■ WHAT YOU WILL DO:
Write the data out verbatim.

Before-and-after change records
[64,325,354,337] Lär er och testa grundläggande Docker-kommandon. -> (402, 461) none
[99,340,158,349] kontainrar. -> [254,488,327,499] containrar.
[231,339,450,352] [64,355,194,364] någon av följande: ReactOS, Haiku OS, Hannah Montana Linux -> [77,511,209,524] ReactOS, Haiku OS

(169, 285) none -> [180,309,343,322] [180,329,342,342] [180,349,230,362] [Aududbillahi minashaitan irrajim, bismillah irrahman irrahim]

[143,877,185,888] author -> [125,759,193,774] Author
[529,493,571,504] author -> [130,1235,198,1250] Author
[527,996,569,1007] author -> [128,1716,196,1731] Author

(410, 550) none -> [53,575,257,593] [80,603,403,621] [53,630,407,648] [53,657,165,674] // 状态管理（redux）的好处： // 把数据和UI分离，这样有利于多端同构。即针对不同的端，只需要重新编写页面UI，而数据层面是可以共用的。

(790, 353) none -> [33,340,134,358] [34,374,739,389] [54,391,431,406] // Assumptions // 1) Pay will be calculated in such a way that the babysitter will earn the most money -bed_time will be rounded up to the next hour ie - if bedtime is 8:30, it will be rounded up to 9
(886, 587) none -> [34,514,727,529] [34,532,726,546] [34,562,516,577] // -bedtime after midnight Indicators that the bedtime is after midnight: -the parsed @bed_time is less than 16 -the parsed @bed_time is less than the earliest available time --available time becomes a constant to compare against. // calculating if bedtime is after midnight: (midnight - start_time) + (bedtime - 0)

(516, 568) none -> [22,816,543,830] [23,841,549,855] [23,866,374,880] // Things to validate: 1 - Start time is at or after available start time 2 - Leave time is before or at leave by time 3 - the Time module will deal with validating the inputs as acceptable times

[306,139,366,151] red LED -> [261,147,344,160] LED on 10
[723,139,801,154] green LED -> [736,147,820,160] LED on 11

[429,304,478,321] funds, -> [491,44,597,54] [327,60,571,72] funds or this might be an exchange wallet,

■ TASK RESPONSE:
[64,325,354,337] Lär er och testa grundläggande Docker-kommandon. -> (402, 461) none
[99,340,158,349] kontainrar. -> [254,488,327,499] containrar.
[231,339,450,352] [64,355,194,364] någon av följande: ReactOS, Haiku OS, Hannah Montana Linux -> [77,511,209,524] ReactOS, Haiku OS

(169, 285) none -> [180,309,343,322] [180,329,342,342] [180,349,230,362] [Aududbillahi minashaitan irrajim, bismillah irrahman irrahim]

[143,877,185,888] author -> [125,759,193,774] Author
[529,493,571,504] author -> [130,1235,198,1250] Author
[527,996,569,1007] author -> [128,1716,196,1731] Author

(410, 550) none -> [53,575,257,593] [80,603,403,621] [53,630,407,648] [53,657,165,674] // 状态管理（redux）的好处： // 把数据和UI分离，这样有利于多端同构。即针对不同的端，只需要重新编写页面UI，而数据层面是可以共用的。

(790, 353) none -> [33,340,134,358] [34,374,739,389] [54,391,431,406] // Assumptions // 1) Pay will be calculated in such a way that the babysitter will earn the most money -bed_time will be rounded up to the next hour ie - if bedtime is 8:30, it will be rounded up to 9
(886, 587) none -> [34,514,727,529] [34,532,726,546] [34,562,516,577] // -bedtime after midnight Indicators that the bedtime is after midnight: -the parsed @bed_time is less than 16 -the parsed @bed_time is less than the earliest available time --available time becomes a constant to compare against. // calculating if bedtime is after midnight: (midnight - start_time) + (bedtime - 0)

(516, 568) none -> [22,816,543,830] [23,841,549,855] [23,866,374,880] // Things to validate: 1 - Start time is at or after available start time 2 - Leave time is before or at leave by time 3 - the Time module will deal with validating the inputs as acceptable times

[306,139,366,151] red LED -> [261,147,344,160] LED on 10
[723,139,801,154] green LED -> [736,147,820,160] LED on 11

[429,304,478,321] funds, -> [491,44,597,54] [327,60,571,72] funds or this might be an exchange wallet,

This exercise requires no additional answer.